TechRadar Verdict
Pros
- +
Decent gaming performance
- +
Good graphics choice
Cons
- -
Small SSD
- -
SSD set up with SRT
Why you can trust TechRadar
Housed within the simple, diminutive form of the Corsair Carbide 300R, you'd be forgiven for thinking this Dino PC build doesn't really look like a £1,000 PC. But this is a gaming machine - not something built to sit looking pretty on a stand at some Taiwanese trade show.
To be honest, so long as it's not obstructive in any way, we're not very bothered what clothes our gaming PCs arrive in. Most of our machines sit beneath our desks, and once the game is loaded all our attention is on the screen.
If you can save money on a chassis then you've got some more cash to play with and throw at the more important components sitting inside it.

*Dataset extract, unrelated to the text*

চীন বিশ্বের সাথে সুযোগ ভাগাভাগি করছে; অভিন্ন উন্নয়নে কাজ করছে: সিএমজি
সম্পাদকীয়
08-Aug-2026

The parts list is looking pretty good once you get past the plain exterior. The now ubiquitous i5-3570K is once more in evidence, and an overclocked GTX 670 is sitting in the main PCIe slot, taking responsibility for making your games look and run beautifully. It also has a small Corsair SSD installed as an OS boot drive to prop up the standard 1TB mechanical hard disk.
Trade-off
Sadly though, that ubiquitous CPU isn't given the same amount of overclocking lovin' it is elsewhere in our test, coming in at a relatively conservative 4.4GHz. Like the AdvanceTec and Cyberpower machines, that puts it at the bottom of the pile in terms of CPU performance.
On the flip side though, the decision to opt for an overclocked GTX 670, like that found in the Chillblast machine, means that it yields impressive gaming benchmarks to offset that CPU performance. By using an overclocked GTX 670, it can hit frame rates rivalling the stock clocked GTX 680s that the Vibox and YOYOTech machines are packing.

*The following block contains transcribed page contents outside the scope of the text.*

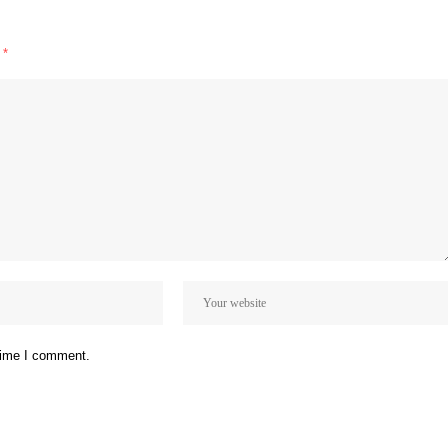
d
*
 time I comment.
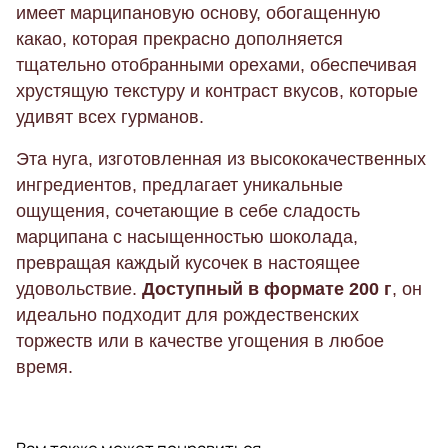
имеет марципановую основу, обогащенную
какао, которая прекрасно дополняется
тщательно отобранными орехами, обеспечивая
хрустящую текстуру и контраст вкусов, которые
удивят всех гурманов.
Эта нуга, изготовленная из высококачественных
ингредиентов, предлагает уникальные
ощущения, сочетающие в себе сладость
марципана с насыщенностью шоколада,
превращая каждый кусочек в настоящее
удовольствие.
Доступный в формате 200 г
, он
идеально подходит для рождественских
торжеств или в качестве угощения в любое
время.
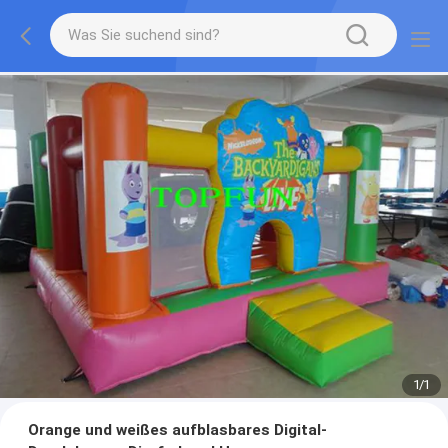
1
/
1
Orange und weißes aufblasbares Digital-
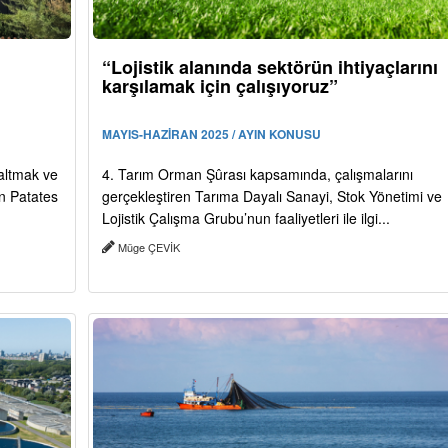
“Lojistik alanında sektörün ihtiyaçlarını
karşılamak için çalışıyoruz”
MAYIS-HAZİRAN 2025 / AYIN KONUSU
zaltmak ve
4. Tarım Orman Şûrası kapsamında, çalışmalarını
n Patates
gerçekleştiren Tarıma Dayalı Sanayi, Stok Yönetimi ve
Lojistik Çalışma Grubu’nun faaliyetleri ile ilgi...
Müge ÇEVİK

In gaming terms then, this bizarrely named Baronyx is a bit of a powerhouse. The margins in this crowded marketplace are tight though, and that weaker CPU performance drags the machine down as a whole compared to the competition.
We also found it a little odd that despite opting for a small SSD it hasn't taken advantage of the Intel Smart Response technology to pair it up with the HDD.
Hard times
At 60GB, there isn't a huge amount of spare capacity for your games once the OS has been installed. Chances are you'll fit two titles on there before running low on space. That means your Steam library is relegated to the slower HDD, so you only really feel the benefit of the solid state drive for those 14 seconds of booting.

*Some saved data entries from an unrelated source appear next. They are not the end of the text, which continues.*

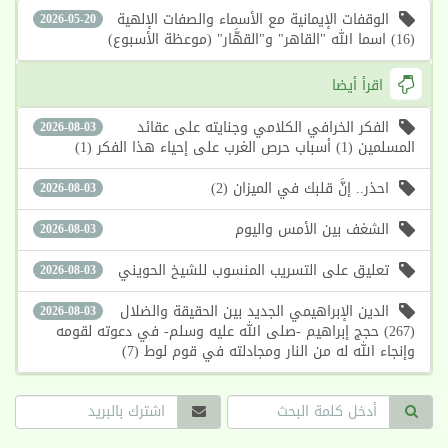
الوقفات الإيمانية مع الأسماء والصفات الإلهية
2026-05-20
(16) اسما الله "القاهر" و"القهَّار" (موعظة الأسبوع)
اقرأ أيضا
الفكر الخرافي الكلامي وجنايته على عقائد
2026-08-03
المسلمين (1) أسباب حرص الغرب على إحياء هذا الفكر (1)
احذر.. إنَّ قلبك في الميزان (2)
2026-08-03
الشغف بين الأمس واليوم
2026-08-03
تعليق على التسريب المنسوب للشيخ الحويني
2026-08-03
الدين الإبراهيمي الجديد بين الحقيقة والضلال
2026-08-03
(267) حجج إبراهيم -صلى الله عليه وسلم- في دعوته لقومه
وإنجاء الله له من النار ومجادلته في قوم لوط (7)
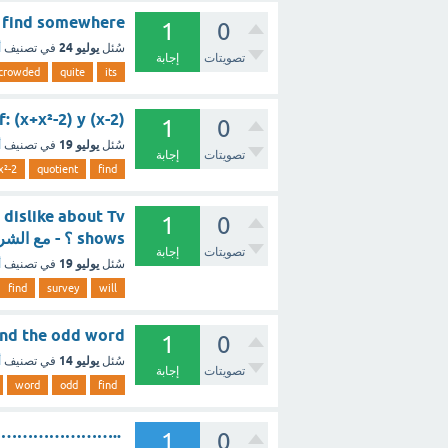
can we find somewhere
1
0
يوليو 24
سُئل
في تصنيف
أ
تصويتات
إجابة
crowded
quite
its
ient of: (x+x²-2) y (x-2
1
0
يوليو 19
سُئل
في تصنيف
أ
تصويتات
إجابة
x²-2
quotient
find
d dislike about Tv
1
0
shows ؟ - مع الشرح
تصويتات
إجابة
يوليو 19
سُئل
في تصنيف
أ
find
survey
will
Find the odd word (1 نقطة) cow turtles dolphin ؟ - مع
1
0
يوليو 14
سُئل
في تصنيف
أ
تصويتات
إجابة
word
odd
find
…………………………..
1
0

Linking via Smart Response, you'd find your oft-loaded titles benefiting from the SSD caching and boot times wouldn't suffer - as demonstrated by the AdvanceTec ATFX-XPredator.
Again, the Dino PC is by no means a bad rig; it performs brilliantly in terms of pure gaming, which is our raison d'être. But in terms of all round value and performance, it's left in the shade by some of the other excellent rigs in this test.
Balance is vital at this price point, and with the Baronyx, the scales are just ever so slightly off-kilter.